Task set -
**1)** Decide whether each statement below agrees with the password-hash writeup: (a) the passwords were hashed with a salt; (b) the random test strings sent to the webservice are four letters long; (c) the wordlist used for bruteforcing was downloaded rather than written by the author. Answer yes or no for each, quoting the exact words of the writeup that decide it.
**2)** Write the next part of the password-hash writeup, picking up right after its final line.

━━━ Excerpt to read ━━━

First I use the webservice on hackyeaster.hacking-lab.com to find out which elements of the sha512 hash were taken into the shortened hash. To accomplish this i generate random 4-letter strings, calculate the sha512 hash and get the shortened hash from the webservice. I take the first element from the shortened hash and get the indices of all the matching elements in the sha512 hash. I repeat this with the next hash and only keep the indices which were there before – until I only have 1 left. Afterwards I move to the next element and repeat. This way I get get all exact positions which are used from the sha512 hash.
The second step was to bruteforce the passwords. Luckily no salt was used to hash the passwords, so I downloaded a wordlist with the top passwords and used it to bruteforce. I calculate the sha512 hashes of the passwords and whenever all elements of the shortened hash match with the positions in the sha512 hash I have a password.
Here is the full python script:

import hashlib
import urllib2
import random, string
url = "https://hackyeaster.hacking-lab.com/hackyeaster/hash?string="
def call_page(string):
    resp = urllib2.urlopen(url+string).read()
    return resp+"\n"
def random_str():
   return ''.join(random.choice(string.lowercase) for i in range(4))
def sha_512(st):
    hash_object = hashlib.sha512(st)
    hex_dig = hash_object.hexdigest()
    return hex_dig
def dict_attack(hsh, positions):
    try:
        words = open("../22/10_million_password_list_top_1000000.txt", 'r')
    except(IOError):
        print '[-] Error: Check your wordlist path.\n'
        sys.exit(1)
    words = words.readlines()
    for word in words:
        wrd = word.replace('\n', '').replace('\r', '')
        hash = hashlib.sha512(wrd).hexdigest()
        bob_hash = "";
        for x in positions:
            bob_hash += str(hash[x])
        if hsh == bob_hash:
            print("[+] Found! :)\n" + bob_hash + " == " + wrd)
            return wrd
print("[+] Find position pattern...")
positions = []
for i in range(32):
    indeces = []
    while len(indeces) != 1:
        st = random_str()
        sha = sha_512(st)
        hackysha = call_page(st)

━━━ Material provided ━━━

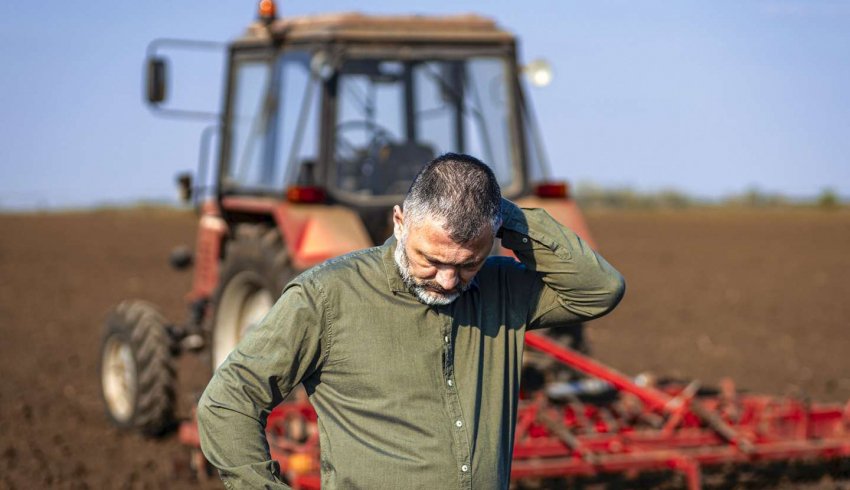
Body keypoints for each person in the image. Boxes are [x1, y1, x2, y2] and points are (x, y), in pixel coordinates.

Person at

━━━

Task-by-task outputs -
**1)**
(a) No: "Luckily no salt was used to hash the passwords"
(b) Yes: "i generate random 4-letter strings"
(c) Yes: "I downloaded a wordlist with the top passwords"

**2)**
        ind = [n for n, x in enumerate(sha) if x == hackysha[i]]
        if len(indeces) == 0:
            indeces = ind
        else:
            for n,x in enumerate(indeces):
                if x not in ind:
                    del indeces[n]
        #print indeces
    print("[+] Found position " + str(i+1) + ": " + str(indeces[0]))
    positions.append(indeces[0])
print("[+] Found all positions: " + str(positions))
print("[+] Cracking passwords")
pw1 = dict_attack("87017a3ffc7bdd5dc5d5c9c348ca21c5", positions)
pw2 = dict_attack("ff17891414f7d15aa4719689c44ea039", positions)
pw3 = dict_attack("5b9ea4569ad68b85c7230321ecda3780", positions)
pw4 = dict_attack("6ad211c3f933df6e5569adf21d261637", positions)
print("[+] Done, got all passwords")

And this is how it looks like when executing the script:

$ python solution.py
[+] Find position pattern...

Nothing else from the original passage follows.